Os brasileiros voaram no tapete mágico do desenvolvimento por mais de dez anos. Os ventos sopravam democracia em nosso rosto. O fluxo do dinheiro circulando na paisagem nos hipnotizava. Havia um cheiro de euforia. Víamos nossa imagem e sorríamos. Um sorriso pateta. Perdemos o juízo crítico. Perdemos o cuidado. O ouro é a ilusão dos tolos.
Pelas franjas do tapete, descartávamos as ideias que nos pareciam absurdas, abjetas e ultrapassadas. Imaginamos cada uma delas caindo na planície e sendo levadas pela corrente da evolução. Escorrendo no esgoto do esquecimento, até desaguarem no mar do passado. Seriam dissolvidas na história. No máximo, virariam notas de rodapé na gloriosa nova biografia que reescrevíamos para o Brasil.
Mas o tapete mágico sentiu o peso da nossa omissão. Caiu subitamente, jogando-nos ao chão, feridos e surpresos. Éramos como crianças que caem do berço. Aos poucos, levantamo-nos, sentindo dores. Envergonhados pelo tombo gigantesco. Envergonhados por termos que caminhar novamente. Ao nosso redor, o dinheiro dissolvia-se no ar, emanando um cheiro pútrido. E seu pó espalhou-se ao solo. E, assim adubado, dele se ergueram figuras monstruosas.
Eram as velhas ideias. Mais assustadoras do que antes. Com nova roupagem. Recobertas com camadas de maquiagem. Mesmo assim, conseguimos reconhecê-las. Elas tinham sido nossas. Há décadas atrás. Algumas, há centenas de anos. Não haviam partido para o esquecimento. Ficaram por ali. Entranhadas no nosso meio. Discretas. Alimentando-se do nosso lixo cultural. Quando estavam fracas, não lhes demos atenção. Não as extirpamos de vez. Como ervas daninhas, cresceram e se fortaleceram. As velhas ideais. E agora tinham a sua chance. Ergueram-se rapidamente e marcharam em nossa direção. Contra nós, os tolos relapsos.
A primeira a nos atacar veio travestida de um homem. Um homem que despreza os direitos humanos. Foi uma agressão inesperada. Doía como dar socos em um espelho. Parecia uma autoagressão. Foi um ataque à traição.
Depois, vieram os golpes com objetos sagrados. Bíblias, alcorões, torás, escapulários, relicários… batiam-nos sem piedade. A cada batida, uma frase de ordem sobre alguma verdade absoluta. Um comando para que as aceitássemos. Não conseguíamos sequer levantar nossas cabeças. Víamos apenas relances daquelas ideias encarnadas, que nos agrediam. Vestiam pedaço de blazers, calças sociais e gravatas, parecidas com as de políticos. Eles manejavam aquelas armas com destreza.

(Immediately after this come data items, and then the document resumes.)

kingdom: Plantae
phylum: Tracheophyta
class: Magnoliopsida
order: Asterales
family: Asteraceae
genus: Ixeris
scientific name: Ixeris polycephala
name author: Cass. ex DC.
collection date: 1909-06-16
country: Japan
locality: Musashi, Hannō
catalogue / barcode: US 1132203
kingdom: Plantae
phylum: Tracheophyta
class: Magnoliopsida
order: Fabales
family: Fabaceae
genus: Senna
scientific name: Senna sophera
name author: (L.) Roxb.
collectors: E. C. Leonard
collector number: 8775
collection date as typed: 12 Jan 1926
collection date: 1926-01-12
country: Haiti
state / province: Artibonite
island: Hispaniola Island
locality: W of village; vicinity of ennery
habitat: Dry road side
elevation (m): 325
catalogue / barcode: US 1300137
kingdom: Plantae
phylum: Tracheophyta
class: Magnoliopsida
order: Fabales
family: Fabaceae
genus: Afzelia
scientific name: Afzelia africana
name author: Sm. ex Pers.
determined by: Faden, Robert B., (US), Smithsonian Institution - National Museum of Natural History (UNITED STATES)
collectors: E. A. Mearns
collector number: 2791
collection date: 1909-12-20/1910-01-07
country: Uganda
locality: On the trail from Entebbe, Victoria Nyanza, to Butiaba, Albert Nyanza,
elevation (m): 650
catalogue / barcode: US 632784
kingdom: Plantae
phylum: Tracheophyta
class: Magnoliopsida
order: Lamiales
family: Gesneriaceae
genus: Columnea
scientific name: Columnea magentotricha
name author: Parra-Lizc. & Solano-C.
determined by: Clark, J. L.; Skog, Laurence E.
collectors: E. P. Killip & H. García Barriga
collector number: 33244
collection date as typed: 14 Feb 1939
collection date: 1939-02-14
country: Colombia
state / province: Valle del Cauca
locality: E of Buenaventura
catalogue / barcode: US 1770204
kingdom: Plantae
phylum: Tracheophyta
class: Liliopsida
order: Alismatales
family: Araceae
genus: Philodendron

Ouvíamos louvações, mas víamos cólera.
Rompemos aquela maré santa e corremos. Alguém nos acenou ao longe com uma bandeira branca. Gritava pela paz. Fomos em sua direção. Ao meu lado, alguém parou subitamente. Virei-me e vi o seu corpo no chão. Foi alvejado no peito. E então compreendi. Era a ideia da paz pelas armas. Gritei para que os outros parassem. Era tarde. Uma nova rajada derrubou outros tantos. A paz, ali, era a do campo de batalha, no dia seguinte à luta. Era a paz dos assassinados.
Fugimos em outra direção, mas mulheres começaram a sumir. Mãos as agarravam. Dedos surgiam apontados para elas. Putas, burras e incapazes, eles diziam. Logo após, começaram a desaparecer os gays, as lésbicas e todos os que não fossem homens e parecessem homens. Eram as ideias moralistas nos alcançando. Ah, os moralistas! Eram centenas. Milhares. Sufocavam-nos com suas palavras de ordem. Entoavam mantras de como deveríamos ser. De como deveríamos agir. De como deveríamos pensar. De quem deveríamos amar. A quem deveríamos obedecer. Falamos, imploramos, mas então os censores apareceram e colocaram mãos em nossas bocas.
Eu me lembro de sufocar. E me lembro daquele cheiro. O cheiro do ódio. O cheiro doce da putrefação. E, então, alguém me puxou. Um impulso de esperança. Rastejando, alguns de nós escaparam, tentando voltar ao tapete. Mas alguém o havia roubado. Escapava sozinho, elevado por seu egoísmo. Gritamos para ele voltar. Em vão.
E ali estávamos. Cercados por aquelas ideais monstruosas. Agora, elas vinham devagar. Saboreando o momento da vitória.
Restavam poucos de nós. E apenas uma saída.
Lutar.
Com todas as nossas armas.
Ao meu lado, uma menina apanhou a sua flor.